##### Text block

The present invention relates to a washer/dryer wherein the amount of laundry contained therein is detected.

In washer/dryers, particularly in washing machines, one of the most important parameters that affect the washing performance is the amount of the laundry (the load) emplaced in the drum by the user. If this load is known, then the amount of water and detergent to be used and the washing duration can be determined. Respectively the washing machine can be operated with the minimum amount of energy, water and detergent as possible.

In some of the conventional applications, various sensors are used for measuring the load embraced in the drum by the user. For example, in the German Patent Application No DE10104682, an electrically insulated surface, functioning as a capacitor between the drum and the body, is utilized as a load sensor.

However, the use of a sensor is an application that both increases the cost of the machine and also has various difficulties. Therefore, various solutions are devised in the technique relating to load sensing without sensors. One of these solutions is explained in the International Patent Application No WO05085511. According to this method, the duration that passes from going down to a second speed less than the pre-spin speed is detected. The load is calculated by using this value.

In the International Patent Application No WO03046271, a method is described wherein the values measured at high speeds are compared with the prerecorded values to determine the unbalanced load.

In the United States of America Patent No US6029299, the load is detected by looking at the speed profiles obtained during washing. The amount of load is determined by rising and falling of the laundry while the drum rotates.

In the state of the art European Patent Application No EP1113102 the total load and the unbalanced load is determined by the signals received from the motor.

EP 0709512 A1 concerns a washing machine and a process for using the washing machine. The washing machine comprises a rotating drum for the washing, a motor for driving the drum, and a device for the display of a rotation speed signal. The loading stage is determined by an evaluator circuit in accordance with the vibration behaviour of the speed signal during the reversing cycle in a first program cycle.

An object of the present invention is to provide a method of controlling a washer/dryer wherein the amount of load in the drum is determined easily.

The object of the present invention is achieved by the method for controlling a washer/dryer according to claim 1. The object of the present invention is also achieved by the methods for controlling a washer/dryer according to the dependent claims. In the said washer/dryer, after the user loads the laundry in the drum, the drum is accelerated up to a speed that is greater than the angular speed corresponding to the estimated value of natural frequency. Simultaneously, the angular speed of the system corresponding to the natural frequency present in the load is measured by using the measurements received from the speed sensor utilized in measuring the motor speed. This value is compared with the natural frequency values for known loads measured and previously recorded in the control unit by the producer. As a result, the load amount corresponding to the said natural frequency is determined as the weight of the load contained in the drum.

##########
##### Data extract

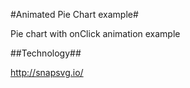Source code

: #Animated Pie Chart example#

Pie chart with onClick animation example

##Technology##

http://snapsvg.io/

##########

To do.
1. Summarize the text on washer/dryer load detection above in two sentences.
2. Reproduce the passage of the text on washer/dryer load detection above, starting at "In the United" and ending at "first program cycle.".

Solutions in order.
1. The invention concerns a washer/dryer that detects the amount of laundry it contains, since a known load allows the amount of water and detergent and the washing duration to be determined. After the user loads the laundry, the drum is accelerated past the speed corresponding to the estimated natural frequency, and the angular speed measured at the natural frequency is compared with values for known loads recorded by the producer to determine the weight of the load.

2.
In the United States of America Patent No US6029299, the load is detected by looking at the speed profiles obtained during washing. The amount of load is determined by rising and falling of the laundry while the drum rotates.

In the state of the art European Patent Application No EP1113102 the total load and the unbalanced load is determined by the signals received from the motor.

EP 0709512 A1 concerns a washing machine and a process for using the washing machine. The washing machine comprises a rotating drum for the washing, a motor for driving the drum, and a device for the display of a rotation speed signal. The loading stage is determined by an evaluator circuit in accordance with the vibration behaviour of the speed signal during the reversing cycle in a first program cycle.